Among the signatories are Dr. Khaled Furani of Tel Aviv University, Dr. Yeela Raanan of Sapir College, Dr. Dafna Hirsch of the Open University, Dr. Dalit Simchai of Tel-Hai College, Chen Haklai of Tel Aviv University, Dr. Hanna Aviram, Noa Shaindlinger of the University of Toronto, Prof. Daniel Monterescu of the Central European University, Matan Kaminer of the University of Michigan, Adi Moreno of the University of Manchester, Michal Ran-Rubin of the University of Chicago, and Eilat Maoz of the University of Chicago. The letter was also signed by a number of Israeli researchers who apparently do not live in Israel, including Prof. Uri Davis (who converted to Islam and married a Palestinian woman from Ramallah), Dr. Naor Ben-Yehoyada, Eliran Bar-El, Hadas Weiss, Barak Kalir, Hilla Dayan, Erella Grassiani, and Nitzan Shoshan.

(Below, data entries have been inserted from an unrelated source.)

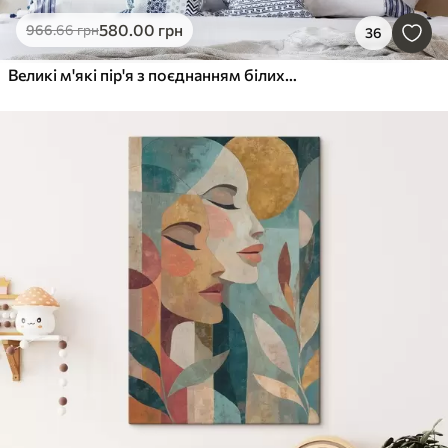
580
.00
грн
966
.66
грн
36
Великі м'які пір'я з поєднанням білих, жовтих і коричневих відтінків на світлому абстрактному тлі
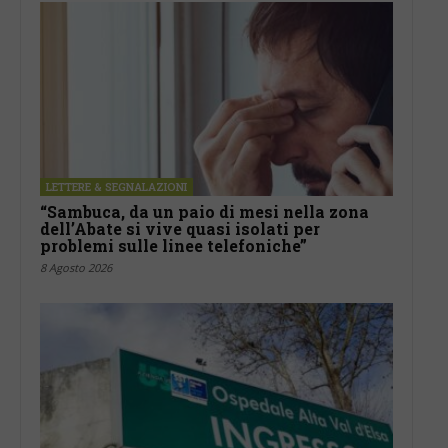
LETTERE & SEGNALAZIONI
“Sambuca, da un paio di mesi nella zona
dell’Abate si vive quasi isolati per
problemi sulle linee telefoniche”
8 Agosto 2026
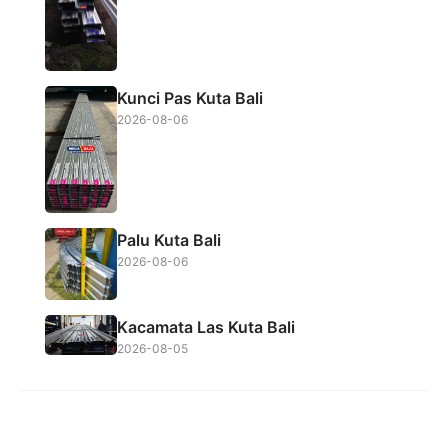
Kunci Pas Kuta Bali
2026-08-06
Palu Kuta Bali
2026-08-06
Kacamata Las Kuta Bali
2026-08-05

Tel Aviv University said in response to the Im Tirtzu report, “The university strongly opposes the academic boycott, and it works on many levels to fight against the phenomenon. In keeping with academic freedom and in accordance with the law in the State of Israel, the university does not intervene in the personal opinions expressed by faculty members.”

The Open University released a similar statement, saying, “The Open University opposes any boycott of Israeli academia, a stance we have expressed repeatedly. Faculty members are free to express their personal opinions on any topic, whether they align with the university’s stance or not.”

Tel-Hai College said regarding Simchai’s support of the boycott letter, “Dr. Simchai is expressing her personal opinion alone. Tel-Hai College strongly opposes any boycott of the State of Israel and condemns those who call for a boycott.” Sapir College said Raanan’s stance “does not represent the stance of Sapir College. The academic boycott of Israel and support of [the boycott] are unacceptable phenomena.”